DATA EXTRACT below:

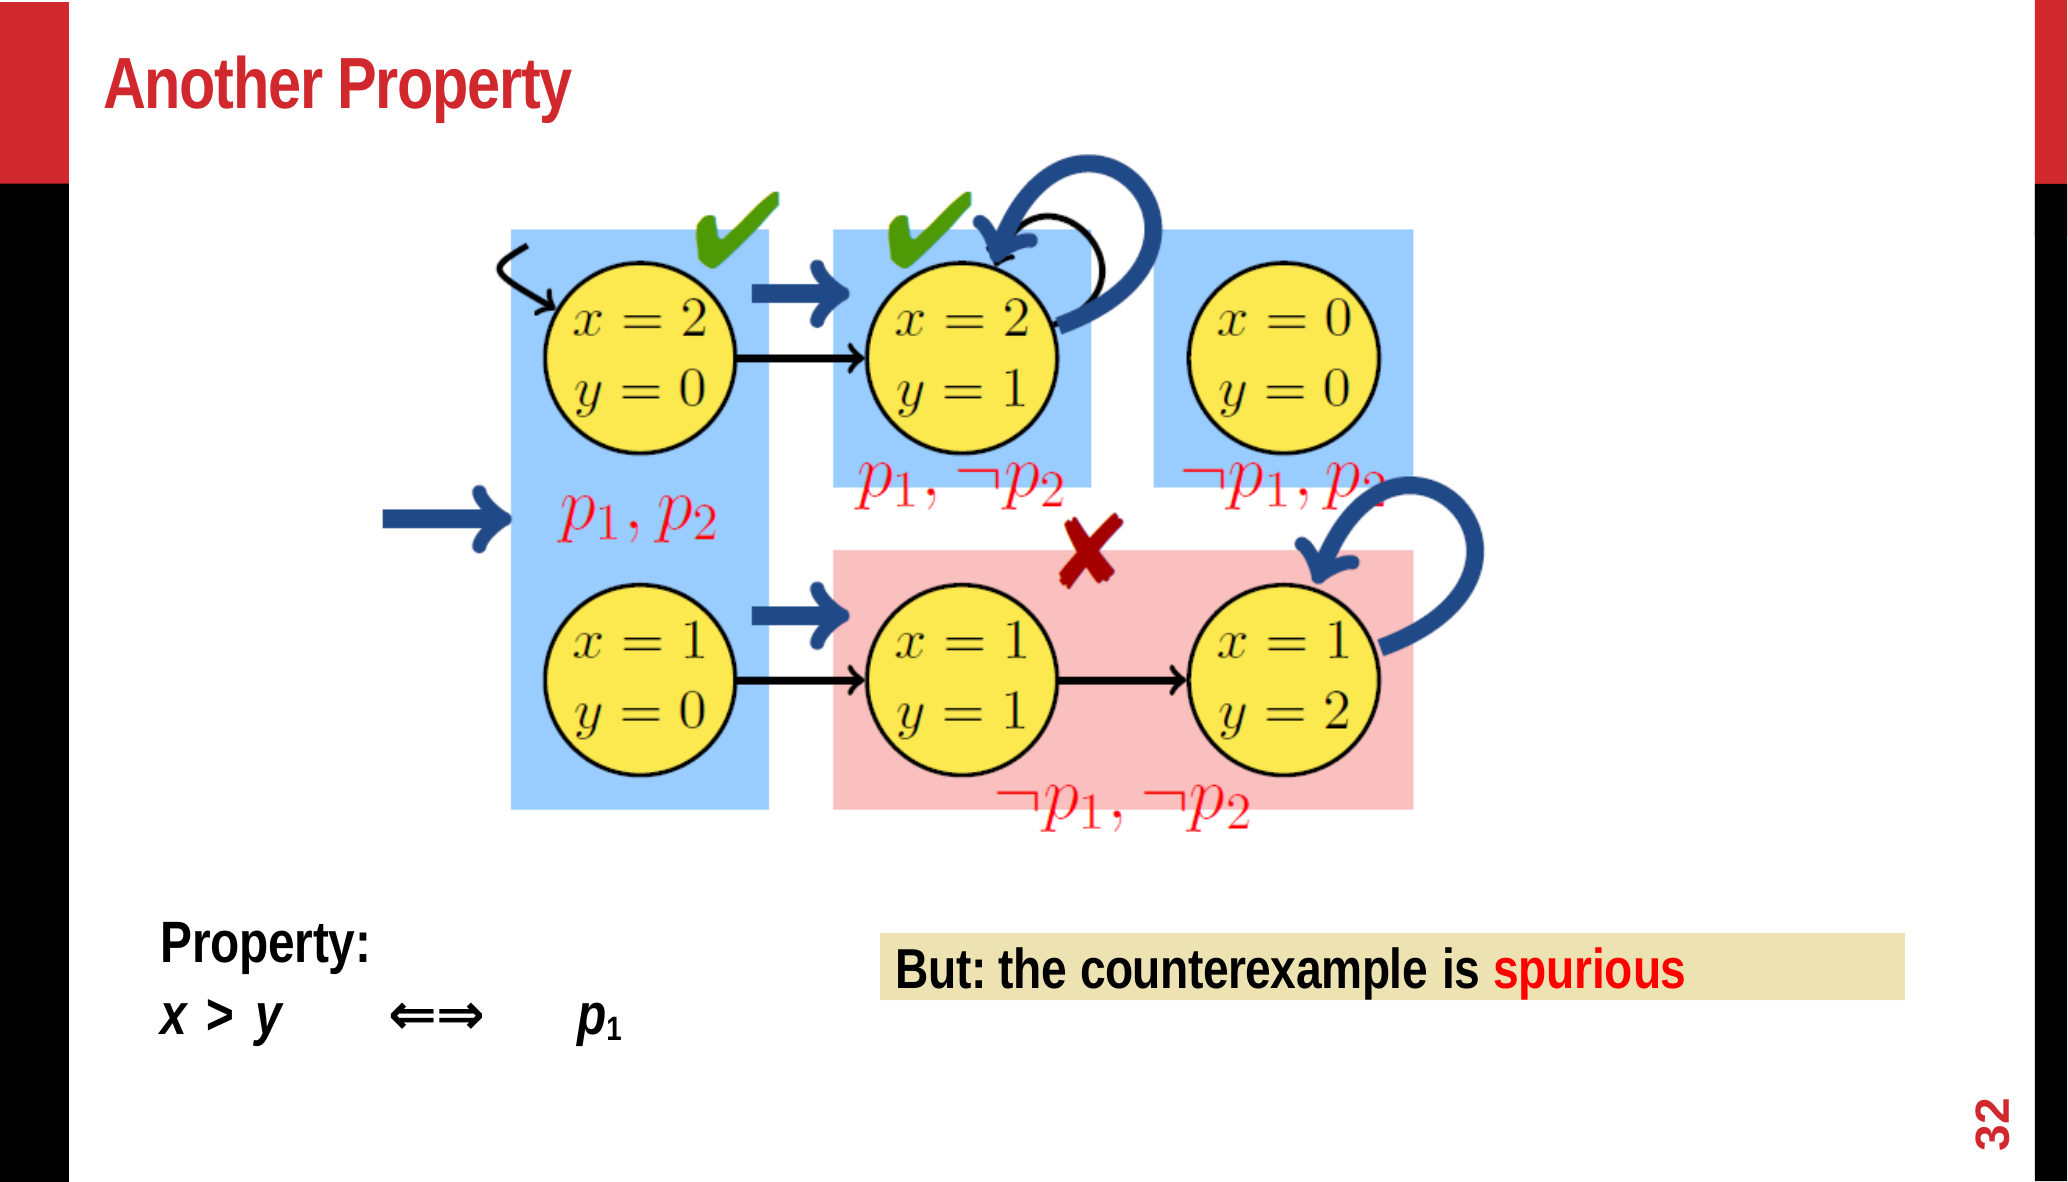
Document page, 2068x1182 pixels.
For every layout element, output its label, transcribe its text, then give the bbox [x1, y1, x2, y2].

text_box But: the counterexample is spurious [880, 933, 1905, 1001]
slide_number 32 [1963, 1046, 2016, 1169]
title Another Property [86, 26, 2016, 132]
text_box Property: x > y ⇐⇒ p1 [155, 900, 681, 1048]
picture [333, 152, 1556, 882]
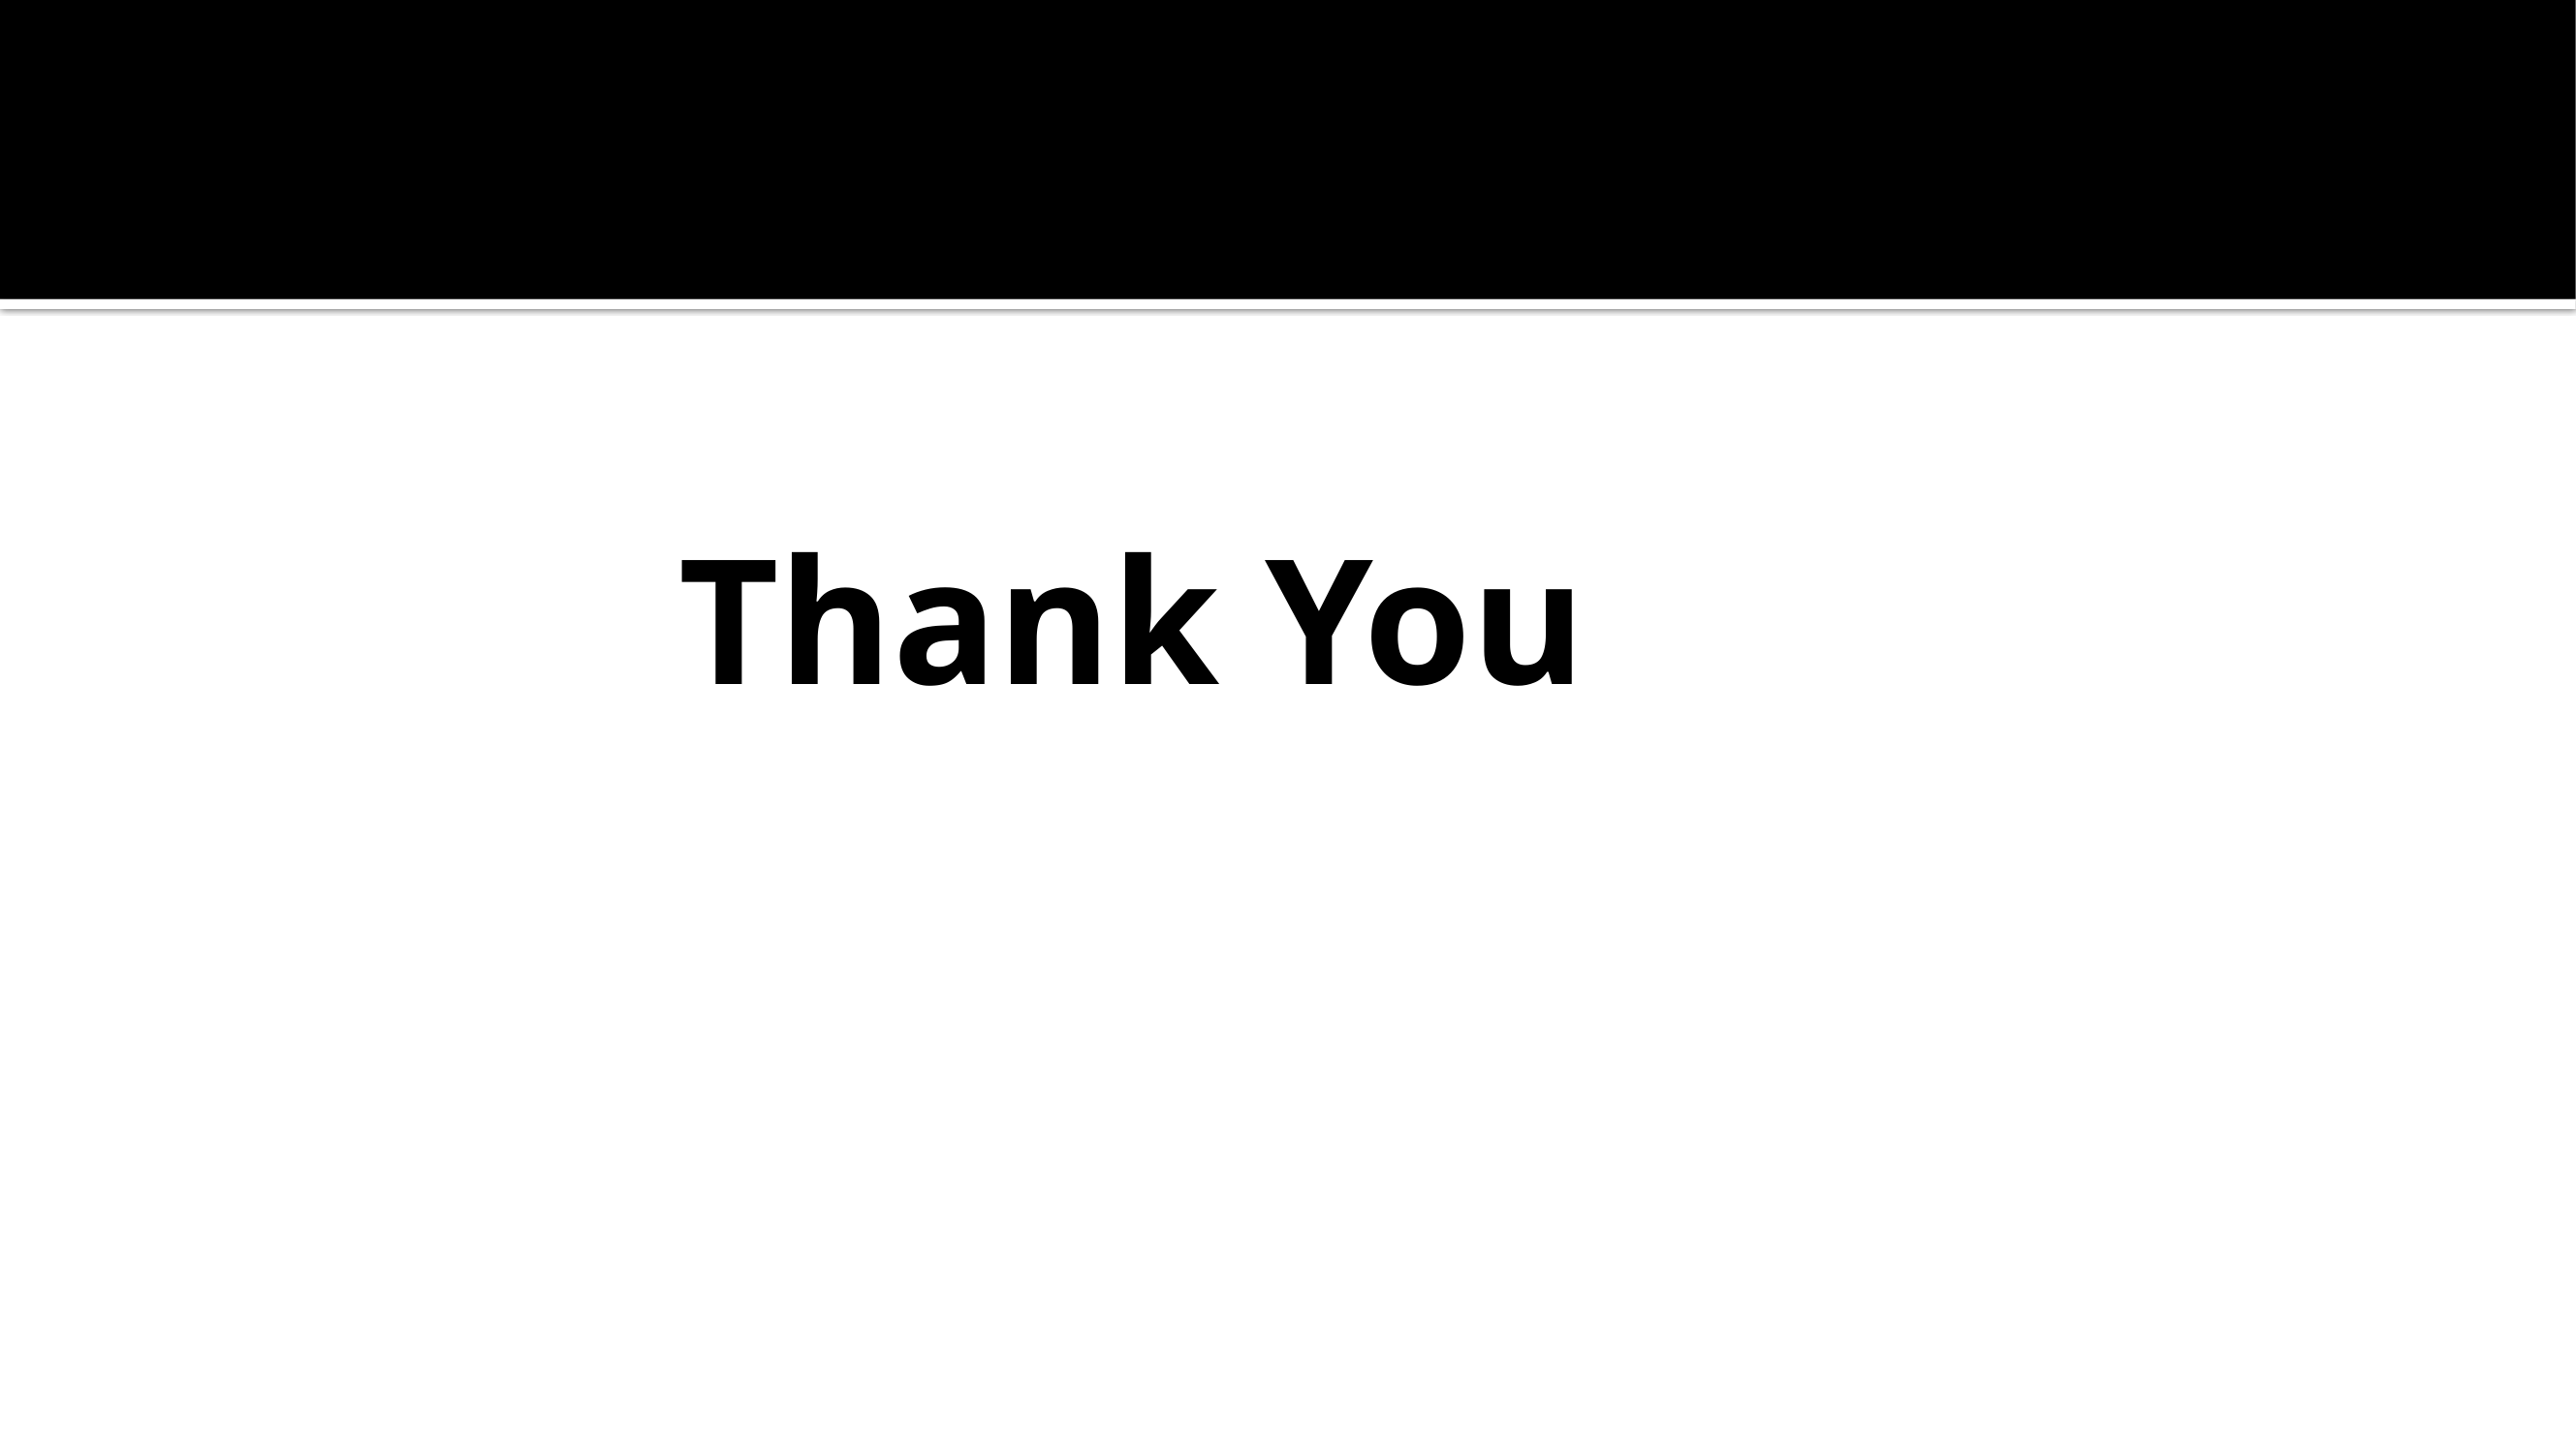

End of DATA EXTRACT.

*PROBLEM REQUIREMENTS*.
Once the line holding "For every layout" is found, set it down along with every line after it through the end of the entries, exactly, leaving the pictures out.

*EXERCISE RESPONSE*.
For every layout element, output its label, transcribe its text, then give the bbox [x1, y1, x2, y2].

text_box But: the counterexample is spurious [880, 933, 1905, 1001]
slide_number 32 [1963, 1046, 2016, 1169]
title Another Property [86, 26, 2016, 132]
text_box Property: x > y ⇐⇒ p1 [155, 900, 681, 1048]
picture [333, 152, 1556, 882]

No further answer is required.